Forum Discussion
mscd-foboro
Jul 06, 2019Copper Contributor
AADconnect synced security groups vs. teams mess
Hello everybody, we are using office365 in combination with our local on-premise AD for some months now. In this setup, our staff is (historically) grouped into several on-premise security groups...
mscd-foboro
Jul 06, 2019Copper Contributor
Thank you very much for your quick response. One (more question) ...
... I am working at a school with round about 120 teachers and 1200 pupils (grouped into approximately 50 classes) ... all this people are grouped into a huge amount of on-premise security groups, to manage corresponding permissions and services in our local (windows 2016) AD.
By start using AADconnect, als these users and groups are synced into Azure AD. As you mentioned before, on-premise (and mail-manged) security groups are not synced into corresponding office365 groups in Azure AD. At this point, the reasonable use of AADconnect gets questionable to me. Basically I would like to manage all my users and groups in our on-premise AD (which gets synced). For example all teachers are grouped into an on-premise group „Teachers“. If I correctly understand your advice, one should create a seperate office365 group (lets call it) „Teachers-Office365“, but in this setup, all later on-premise variations to the security group „Teachers“ do not get synced to „Teachers-Office365“ by AADconnect.

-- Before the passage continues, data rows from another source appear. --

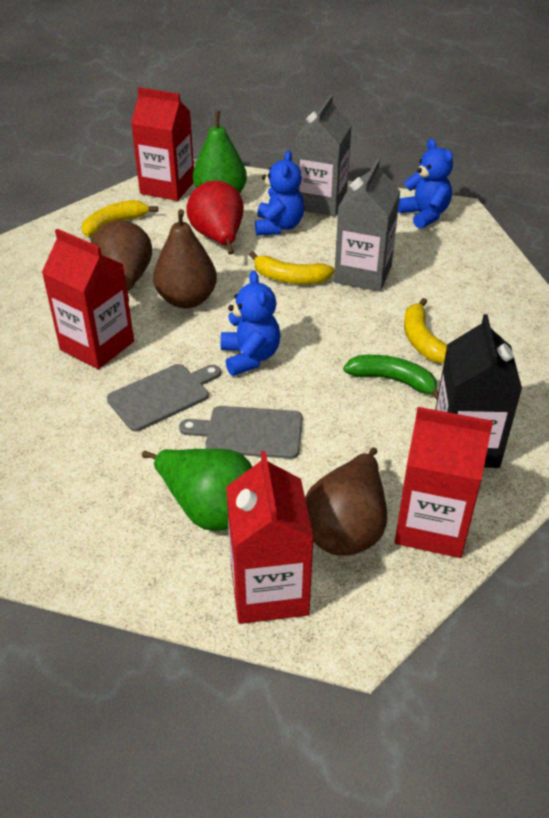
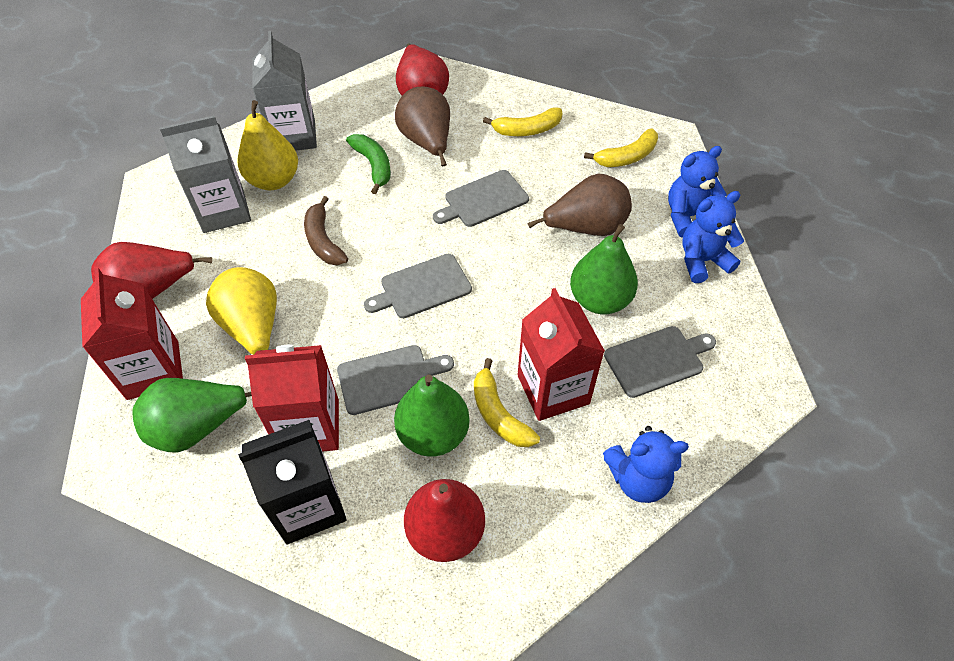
brown banana: 0 -> 1
brown pear: 3 -> 2
green pear: 2 -> 3
grey cutting board: 2 -> 4
red carton: 4 -> 3
red pear: 1 -> 3
yellow pear: 0 -> 2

This design seems to be contradictory to the basic value of tools like AADconnect ... ?
Thanks for your advice,
Michael
Jul 06, 2019
You are correct in your statements!
You can have a look at dynamic office 365 group membership! You can then have dynamic membership based on attributes in AAD, possibly also synced from AD
https://docs.microsoft.com/en-us/microsoftteams/dynamic-memberships
You can have a look at dynamic office 365 group membership! You can then have dynamic membership based on attributes in AAD, possibly also synced from AD
https://docs.microsoft.com/en-us/microsoftteams/dynamic-memberships
- mscd-foboroJul 06, 2019Copper Contributor
Thank you for your (clarifying) elucidations! The point is, that this construct/design seems not very elegant to me (as a former student of computer science) ... so i would not have believed that a tech giant like microsoft does not offer a more carefully thougt-out design to its customers for linking on-premise ADs to Azure (and Office 365).
So clearly I can (must) create office365 groups by dynamic membership to synced Azure AD attributes, but my original comprehension of AADconnect was to manage for example the creation (and membership) of (possible) hundreds of on-premise groups (classes, courses, ...) in our local AD and sync them afterwards to Azure AD. If you are right (and I think so), this leads to a double-entry accounting in some sense.
For example if one needs/creates a new set of on-premise security groups, all these groups have to be created a second time as office365 groups (or teams) in our Azure AD (e.g. by the use of powershell-scripts?). In addition to that, one has to administrate a corresponding set of Azure group membership rules to guarantee the desired (dynamic) membership between synced on-premise groups and corresponding office365 groups ... what seems curious to me.
Would it be a better approach to use features like „Group writeback“, that means, create and manage all groups as office365 groups in the cloud (once) and use this accounting in our on-premise AD?
But as I see here ...
... the group writeback feature only creates distribution lists (on-premise)?!?
Thanks a lot,
Michael
- VasilMichevJul 07, 2019MVP
Few clarifications from me as well. First of all, O365 Groups are NOT a security principal, they cannot be used to assign admin roles or permissions. Next, they are "cloud" object, with no analog in on-premises AD. The only AAD Connect feature that relates to groups is the "group writeback" one, which by itself is more of a hack to enable some scenarios. So your expectations of being able to manage O365 Groups/Teams via corresponding AD groups simply cannot be met, by design.
You can use PowerShell or the Graph API to automate some of the tasks around populating membership, however you will still end up with separate objects on-premises and in O365. Where AAD Connect remains useful is the management of the user objects, "traditional" groups, configuring SSO and so on.